About 18 months after criticizing SAP Concur’s booking tool displays, Delta Air Lines on Wednesday shared what it called a “sneak preview” of the new Concur Travel platform, which it said it helped to redesign.
The carrier displayed the tool Wednesday during a Delta Business Showcase event, moderated by Delta SVP of global sales Bob Somers.
The Concur redesign will be revealed at the upcoming Global Business Travel Association convention in Dallas later this month, Delta managing director of distribution Jeff Lobl said.
Delta in recent years has been critical of Concur’s ability to display the full range of the airline’s products and offerings. In 2021, Lobl implied that Concur’s booking tool needed “modernization” in its display to sufficiently show available fares and bundles.
Lobl showed a Concur Travel screen that “looks a whole lot like a modern airline website,” he said. It also displayed “all products that are available across all flights.”
At the top of each product box is a description of what each product includes. For example, seat names such as “standard,” “extra legroom,” “cradle,” and “lie-flat” would be standardized across all airlines, Lobl added. “That way, your travelers will understand exactly what they are buying without having to memorize the brand names of each individual carrier,” he said.
Policy is “very clearly labeled,” he added.
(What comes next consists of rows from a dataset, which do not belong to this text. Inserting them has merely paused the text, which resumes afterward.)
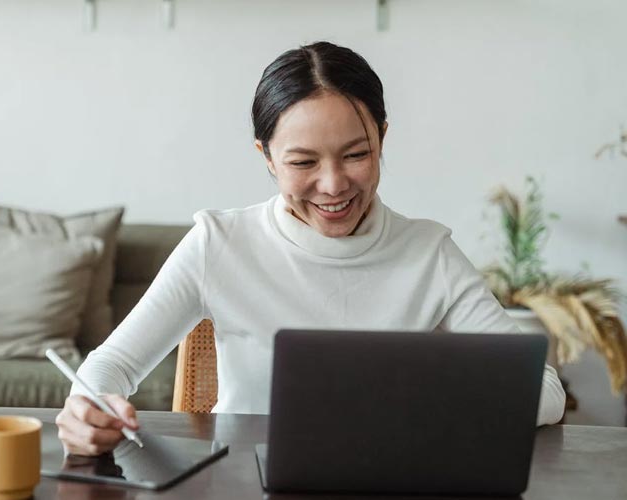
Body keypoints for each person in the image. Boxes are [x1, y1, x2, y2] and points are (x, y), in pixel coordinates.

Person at [56, 41, 566, 456]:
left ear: (382, 140)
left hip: (390, 482)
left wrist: (434, 403)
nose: (333, 185)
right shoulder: (219, 243)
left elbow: (544, 390)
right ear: (268, 158)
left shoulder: (428, 252)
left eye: (357, 154)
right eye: (303, 162)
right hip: (243, 481)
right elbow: (111, 366)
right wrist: (88, 407)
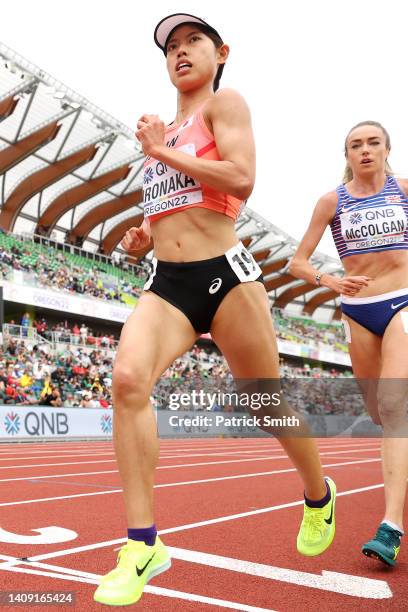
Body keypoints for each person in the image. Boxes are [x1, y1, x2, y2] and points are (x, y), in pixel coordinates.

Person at [94, 13, 336, 606]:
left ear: (220, 52)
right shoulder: (162, 138)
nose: (180, 53)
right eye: (171, 47)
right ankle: (143, 542)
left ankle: (318, 494)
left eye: (192, 42)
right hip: (170, 283)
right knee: (127, 381)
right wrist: (142, 237)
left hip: (226, 276)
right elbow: (173, 209)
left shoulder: (224, 105)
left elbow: (241, 177)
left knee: (264, 401)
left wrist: (159, 150)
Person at [290, 120, 408, 567]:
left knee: (396, 406)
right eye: (355, 145)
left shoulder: (403, 190)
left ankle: (390, 526)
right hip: (358, 313)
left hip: (403, 302)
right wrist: (332, 279)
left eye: (372, 143)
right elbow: (297, 263)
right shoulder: (331, 201)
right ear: (347, 155)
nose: (364, 150)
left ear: (386, 148)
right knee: (380, 412)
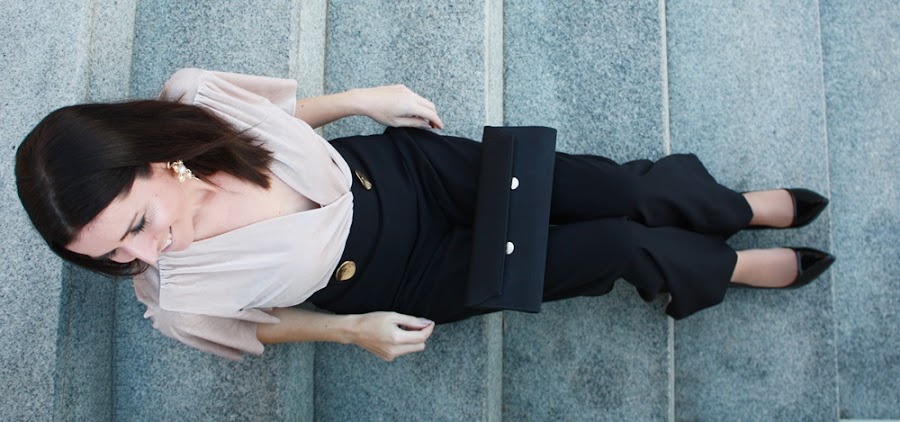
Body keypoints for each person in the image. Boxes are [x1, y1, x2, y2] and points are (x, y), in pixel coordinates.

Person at [15, 68, 835, 362]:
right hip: (401, 275)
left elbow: (277, 117)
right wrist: (351, 332)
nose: (144, 254)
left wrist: (364, 99)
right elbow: (260, 327)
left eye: (134, 225)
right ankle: (722, 266)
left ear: (152, 159)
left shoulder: (193, 99)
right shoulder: (172, 294)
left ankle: (730, 206)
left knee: (608, 191)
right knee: (612, 247)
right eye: (111, 257)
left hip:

New Meetings & Events Product
Delta is transforming its meetings and events “experience to simplify and streamline our products and to provide innovative self-service tools,” Delta managing director of sales innovation and marketing Sara Reid said. Over the next few years, all Delta’s M&E products will be consolidated under a single product called Delta Business Meetings & Events.
The first phase of the transition will launch this fall with a new meetings and events application within the Delta Professional portal for agents, Reid said. “Through a series of simple questions, our new meeting request wizard will guide customers and agents to the meeting and events product most appropriate for your meeting.”
Once the customer receives the recommended program benefits based on the meeting details provided, the planner will be able to create the meeting and view new on-demand reporting, updated weekly, which will allow for “tracking upcoming meetings, travelers and historic flow tickets,” Reid added. The reports also will be downloadable, and Delta will honor either the event pricing or the corporate discount pricing, “whichever is better.”
In addition, Reid shared that Delta Professional, released a decade ago, also would be redesigned with a “suite of self-service options.”
Digital ID, Free Wi-Fi Expansion
Delta currently offers “digital identity” or facial recognition for screenings in Atlanta and Detroit, and plans to expand the offering to Los Angeles International Airport and LaGuardia and John F. Kennedy International airports in New York by the fourth quarter of this year, said Delta VP of brand experience Mauricio Parise, adding that the move would shave about a minute per person off the screening experience. Travelers will need the Delta app, TSA PreCheck and a passport saved in their profile in order to use the service.
Parise also gave an update on the carrier’s free Wi-Fi rollout. It’s on 500 airplanes now, and all 700 mainline airplanes will have the new technology by the end of the year, he said. In 2024, the carrier will begin to expand the technology to international and small regional jets.